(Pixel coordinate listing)
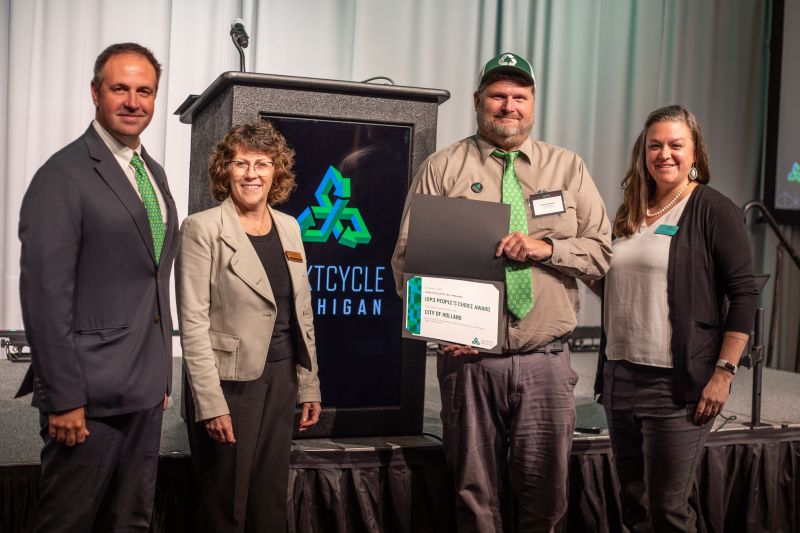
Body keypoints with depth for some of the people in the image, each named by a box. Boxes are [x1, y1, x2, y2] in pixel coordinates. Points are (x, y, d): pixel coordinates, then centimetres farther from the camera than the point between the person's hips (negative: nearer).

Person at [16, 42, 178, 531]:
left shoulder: (154, 173, 14)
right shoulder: (64, 175, -11)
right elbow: (46, 294, -16)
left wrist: (162, 374, 16)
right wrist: (63, 398, -18)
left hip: (145, 391, 8)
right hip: (90, 395, -8)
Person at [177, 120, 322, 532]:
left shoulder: (289, 227, 9)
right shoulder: (202, 228, -8)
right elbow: (193, 323, -13)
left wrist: (309, 386, 11)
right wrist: (211, 403, -18)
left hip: (282, 378, 6)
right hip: (230, 380, -5)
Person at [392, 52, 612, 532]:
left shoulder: (567, 168, 9)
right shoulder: (442, 169, 4)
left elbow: (601, 253, 6)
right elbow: (408, 259, 1)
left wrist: (545, 248, -13)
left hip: (546, 361, 1)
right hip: (468, 358, -1)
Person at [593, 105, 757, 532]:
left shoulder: (713, 210, -5)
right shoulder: (630, 215, 14)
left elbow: (744, 295, -9)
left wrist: (724, 372, -14)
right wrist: (606, 370, 13)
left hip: (678, 385, -6)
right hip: (620, 379, 7)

- [Problem to solve]: Quote everything in the listing from the line containing "left wrist: (309, 386, 11)" down to the line containing "left wrist: (545, 248, -13)", including both of those lines.

- [Exercise response]:
left wrist: (309, 386, 11)
right wrist: (211, 403, -18)
left hip: (282, 378, 6)
right hip: (230, 380, -5)
Person at [392, 52, 612, 532]:
left shoulder: (567, 168, 9)
right shoulder: (442, 169, 4)
left elbow: (601, 253, 6)
right elbow: (408, 259, 1)
left wrist: (545, 248, -13)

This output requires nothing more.